Stored items
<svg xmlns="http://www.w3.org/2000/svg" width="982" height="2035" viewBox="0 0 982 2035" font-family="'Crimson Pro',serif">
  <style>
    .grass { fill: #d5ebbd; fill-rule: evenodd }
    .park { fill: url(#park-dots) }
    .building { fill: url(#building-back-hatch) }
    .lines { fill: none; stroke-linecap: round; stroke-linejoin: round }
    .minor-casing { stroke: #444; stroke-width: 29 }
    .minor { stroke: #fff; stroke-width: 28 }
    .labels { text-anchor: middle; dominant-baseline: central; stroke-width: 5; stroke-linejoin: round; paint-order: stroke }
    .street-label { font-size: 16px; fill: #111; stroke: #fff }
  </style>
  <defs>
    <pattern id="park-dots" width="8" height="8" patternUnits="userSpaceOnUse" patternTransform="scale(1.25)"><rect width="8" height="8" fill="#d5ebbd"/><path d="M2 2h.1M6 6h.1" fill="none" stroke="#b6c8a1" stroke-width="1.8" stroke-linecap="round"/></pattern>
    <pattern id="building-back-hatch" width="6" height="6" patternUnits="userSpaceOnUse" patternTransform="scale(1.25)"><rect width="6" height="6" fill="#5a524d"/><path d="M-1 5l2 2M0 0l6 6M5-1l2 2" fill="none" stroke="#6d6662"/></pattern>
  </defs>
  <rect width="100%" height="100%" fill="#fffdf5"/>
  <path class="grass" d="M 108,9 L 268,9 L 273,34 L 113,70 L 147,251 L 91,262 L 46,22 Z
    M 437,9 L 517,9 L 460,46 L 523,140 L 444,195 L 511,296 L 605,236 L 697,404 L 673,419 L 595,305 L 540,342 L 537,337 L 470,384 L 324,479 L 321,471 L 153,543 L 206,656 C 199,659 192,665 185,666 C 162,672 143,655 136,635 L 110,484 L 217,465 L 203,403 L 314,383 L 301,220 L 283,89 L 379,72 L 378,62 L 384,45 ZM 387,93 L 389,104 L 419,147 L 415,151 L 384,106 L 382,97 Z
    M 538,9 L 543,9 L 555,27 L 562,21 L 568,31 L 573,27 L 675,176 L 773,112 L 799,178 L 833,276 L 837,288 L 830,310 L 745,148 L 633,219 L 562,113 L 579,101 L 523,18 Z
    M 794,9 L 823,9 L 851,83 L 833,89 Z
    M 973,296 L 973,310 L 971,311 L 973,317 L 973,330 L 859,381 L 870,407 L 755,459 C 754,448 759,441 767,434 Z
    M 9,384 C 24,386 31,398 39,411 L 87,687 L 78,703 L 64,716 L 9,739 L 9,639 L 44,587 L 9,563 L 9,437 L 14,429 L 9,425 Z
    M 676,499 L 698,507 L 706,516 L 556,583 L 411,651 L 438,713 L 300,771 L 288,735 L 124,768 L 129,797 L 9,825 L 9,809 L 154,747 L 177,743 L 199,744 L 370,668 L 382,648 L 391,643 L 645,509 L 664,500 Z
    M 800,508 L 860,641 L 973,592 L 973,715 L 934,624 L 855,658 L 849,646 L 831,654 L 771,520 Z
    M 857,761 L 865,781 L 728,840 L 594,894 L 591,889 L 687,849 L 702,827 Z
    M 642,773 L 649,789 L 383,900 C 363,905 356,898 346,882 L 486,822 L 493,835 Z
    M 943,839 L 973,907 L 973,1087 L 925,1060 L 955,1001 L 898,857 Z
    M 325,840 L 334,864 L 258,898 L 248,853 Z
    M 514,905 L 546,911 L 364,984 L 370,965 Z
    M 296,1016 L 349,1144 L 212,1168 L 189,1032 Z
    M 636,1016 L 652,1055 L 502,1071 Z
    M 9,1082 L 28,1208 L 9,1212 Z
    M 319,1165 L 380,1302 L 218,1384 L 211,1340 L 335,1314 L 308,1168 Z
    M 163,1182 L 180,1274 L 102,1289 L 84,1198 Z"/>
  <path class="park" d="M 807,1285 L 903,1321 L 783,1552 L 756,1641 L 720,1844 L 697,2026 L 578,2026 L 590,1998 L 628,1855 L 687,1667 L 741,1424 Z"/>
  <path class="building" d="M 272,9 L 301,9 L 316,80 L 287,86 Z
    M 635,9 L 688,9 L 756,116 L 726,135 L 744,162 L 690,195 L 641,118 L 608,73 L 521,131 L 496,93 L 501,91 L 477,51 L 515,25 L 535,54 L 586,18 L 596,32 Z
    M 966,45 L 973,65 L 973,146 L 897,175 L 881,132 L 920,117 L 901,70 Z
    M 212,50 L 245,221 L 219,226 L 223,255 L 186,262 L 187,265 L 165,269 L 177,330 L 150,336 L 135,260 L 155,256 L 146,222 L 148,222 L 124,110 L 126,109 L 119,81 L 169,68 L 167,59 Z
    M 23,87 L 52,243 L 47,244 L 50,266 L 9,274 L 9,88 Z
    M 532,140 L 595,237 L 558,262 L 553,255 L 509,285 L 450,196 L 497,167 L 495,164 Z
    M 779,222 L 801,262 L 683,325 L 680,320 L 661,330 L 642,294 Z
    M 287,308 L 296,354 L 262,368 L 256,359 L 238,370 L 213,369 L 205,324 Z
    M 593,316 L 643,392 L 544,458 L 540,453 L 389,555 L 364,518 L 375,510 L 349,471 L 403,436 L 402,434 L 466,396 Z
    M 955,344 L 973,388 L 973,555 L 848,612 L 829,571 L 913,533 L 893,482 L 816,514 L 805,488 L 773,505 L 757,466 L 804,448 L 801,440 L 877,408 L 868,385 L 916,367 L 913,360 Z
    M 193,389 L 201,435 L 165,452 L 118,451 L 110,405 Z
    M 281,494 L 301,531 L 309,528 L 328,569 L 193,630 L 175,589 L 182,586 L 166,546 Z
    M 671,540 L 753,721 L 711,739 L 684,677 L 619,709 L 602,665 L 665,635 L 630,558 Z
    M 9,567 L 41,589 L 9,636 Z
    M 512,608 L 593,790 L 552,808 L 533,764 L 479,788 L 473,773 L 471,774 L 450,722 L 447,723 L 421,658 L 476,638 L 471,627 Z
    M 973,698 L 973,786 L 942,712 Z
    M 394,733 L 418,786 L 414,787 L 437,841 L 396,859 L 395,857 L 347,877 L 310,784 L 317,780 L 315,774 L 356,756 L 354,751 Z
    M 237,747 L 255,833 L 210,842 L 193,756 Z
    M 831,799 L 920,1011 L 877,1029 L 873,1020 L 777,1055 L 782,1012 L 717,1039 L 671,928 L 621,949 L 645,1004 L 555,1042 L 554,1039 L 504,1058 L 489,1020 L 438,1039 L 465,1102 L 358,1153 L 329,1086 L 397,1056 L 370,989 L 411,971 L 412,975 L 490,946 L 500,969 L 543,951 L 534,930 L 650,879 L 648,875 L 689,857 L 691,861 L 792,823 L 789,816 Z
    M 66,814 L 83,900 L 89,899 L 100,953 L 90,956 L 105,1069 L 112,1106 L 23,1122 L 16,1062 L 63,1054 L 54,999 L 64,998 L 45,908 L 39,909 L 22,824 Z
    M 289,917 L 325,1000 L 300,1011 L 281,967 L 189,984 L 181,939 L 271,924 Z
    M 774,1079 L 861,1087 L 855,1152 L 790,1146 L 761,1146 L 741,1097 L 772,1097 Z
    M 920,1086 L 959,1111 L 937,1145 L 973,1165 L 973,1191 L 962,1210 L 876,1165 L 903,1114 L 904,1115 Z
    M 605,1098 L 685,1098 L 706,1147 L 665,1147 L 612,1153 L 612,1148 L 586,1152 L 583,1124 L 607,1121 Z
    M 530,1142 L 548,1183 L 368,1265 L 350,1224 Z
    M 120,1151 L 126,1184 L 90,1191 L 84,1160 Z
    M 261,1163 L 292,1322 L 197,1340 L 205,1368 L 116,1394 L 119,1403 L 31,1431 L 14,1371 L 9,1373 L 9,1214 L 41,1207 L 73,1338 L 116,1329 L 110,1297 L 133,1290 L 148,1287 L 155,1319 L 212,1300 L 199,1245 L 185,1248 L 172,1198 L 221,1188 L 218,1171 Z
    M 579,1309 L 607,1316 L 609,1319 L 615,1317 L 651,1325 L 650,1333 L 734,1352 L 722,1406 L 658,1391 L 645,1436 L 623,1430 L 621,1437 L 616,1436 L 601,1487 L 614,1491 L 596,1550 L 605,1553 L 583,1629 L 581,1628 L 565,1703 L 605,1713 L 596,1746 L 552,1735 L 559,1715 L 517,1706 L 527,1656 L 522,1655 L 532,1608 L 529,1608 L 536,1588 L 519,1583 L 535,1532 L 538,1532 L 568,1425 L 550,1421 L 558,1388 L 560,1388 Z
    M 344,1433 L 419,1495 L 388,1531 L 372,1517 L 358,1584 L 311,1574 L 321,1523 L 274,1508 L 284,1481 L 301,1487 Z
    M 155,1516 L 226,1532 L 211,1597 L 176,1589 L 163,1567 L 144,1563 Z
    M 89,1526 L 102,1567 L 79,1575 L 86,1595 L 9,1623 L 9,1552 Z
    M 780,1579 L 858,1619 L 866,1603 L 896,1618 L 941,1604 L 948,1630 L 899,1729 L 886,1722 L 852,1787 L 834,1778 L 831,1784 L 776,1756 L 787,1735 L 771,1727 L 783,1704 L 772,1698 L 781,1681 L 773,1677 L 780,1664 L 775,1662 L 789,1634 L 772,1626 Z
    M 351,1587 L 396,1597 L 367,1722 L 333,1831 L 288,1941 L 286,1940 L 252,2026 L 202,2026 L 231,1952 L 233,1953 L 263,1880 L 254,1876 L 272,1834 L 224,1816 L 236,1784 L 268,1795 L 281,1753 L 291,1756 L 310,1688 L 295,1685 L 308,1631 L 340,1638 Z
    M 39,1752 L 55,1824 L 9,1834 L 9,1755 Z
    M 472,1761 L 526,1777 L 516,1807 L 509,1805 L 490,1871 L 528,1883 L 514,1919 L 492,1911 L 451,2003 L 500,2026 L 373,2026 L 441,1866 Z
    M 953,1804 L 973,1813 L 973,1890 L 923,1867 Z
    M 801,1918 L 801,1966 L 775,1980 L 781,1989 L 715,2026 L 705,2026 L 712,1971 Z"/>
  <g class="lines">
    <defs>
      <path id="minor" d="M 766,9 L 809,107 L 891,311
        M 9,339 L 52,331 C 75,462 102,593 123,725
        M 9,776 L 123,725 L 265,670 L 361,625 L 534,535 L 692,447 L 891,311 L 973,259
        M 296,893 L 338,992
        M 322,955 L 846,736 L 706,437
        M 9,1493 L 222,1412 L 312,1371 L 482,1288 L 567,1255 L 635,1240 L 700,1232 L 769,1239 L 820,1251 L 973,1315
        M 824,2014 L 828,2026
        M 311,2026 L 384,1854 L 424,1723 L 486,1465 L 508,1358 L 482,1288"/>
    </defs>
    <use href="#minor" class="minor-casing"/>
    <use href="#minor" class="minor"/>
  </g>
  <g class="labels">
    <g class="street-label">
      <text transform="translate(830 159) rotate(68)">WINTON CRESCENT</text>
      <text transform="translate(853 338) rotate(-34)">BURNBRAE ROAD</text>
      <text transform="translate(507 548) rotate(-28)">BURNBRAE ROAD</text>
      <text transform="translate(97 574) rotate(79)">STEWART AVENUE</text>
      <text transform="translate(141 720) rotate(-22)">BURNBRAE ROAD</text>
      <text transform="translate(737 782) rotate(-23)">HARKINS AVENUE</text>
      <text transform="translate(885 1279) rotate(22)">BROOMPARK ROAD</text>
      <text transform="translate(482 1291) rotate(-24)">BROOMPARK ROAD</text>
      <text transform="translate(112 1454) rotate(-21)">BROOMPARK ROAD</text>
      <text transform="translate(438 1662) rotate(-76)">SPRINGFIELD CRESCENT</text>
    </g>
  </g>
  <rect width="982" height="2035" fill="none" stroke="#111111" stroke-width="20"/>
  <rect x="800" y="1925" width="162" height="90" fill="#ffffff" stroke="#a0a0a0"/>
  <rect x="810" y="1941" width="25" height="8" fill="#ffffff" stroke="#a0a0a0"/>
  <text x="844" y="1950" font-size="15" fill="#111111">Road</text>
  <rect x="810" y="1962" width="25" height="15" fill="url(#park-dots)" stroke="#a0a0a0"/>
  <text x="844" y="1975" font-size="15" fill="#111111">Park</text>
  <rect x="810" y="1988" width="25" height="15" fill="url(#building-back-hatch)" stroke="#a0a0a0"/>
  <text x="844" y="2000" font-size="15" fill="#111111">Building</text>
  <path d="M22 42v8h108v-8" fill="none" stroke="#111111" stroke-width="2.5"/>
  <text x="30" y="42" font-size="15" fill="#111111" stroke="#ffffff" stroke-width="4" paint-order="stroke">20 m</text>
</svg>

TASK BRIEF >> Whenever the word "lines" occurs in a line above, copy that line.

ANSWER FOR THIS EXERCISE >>
    .lines { fill: none; stroke-linecap: round; stroke-linejoin: round }
  <g class="lines">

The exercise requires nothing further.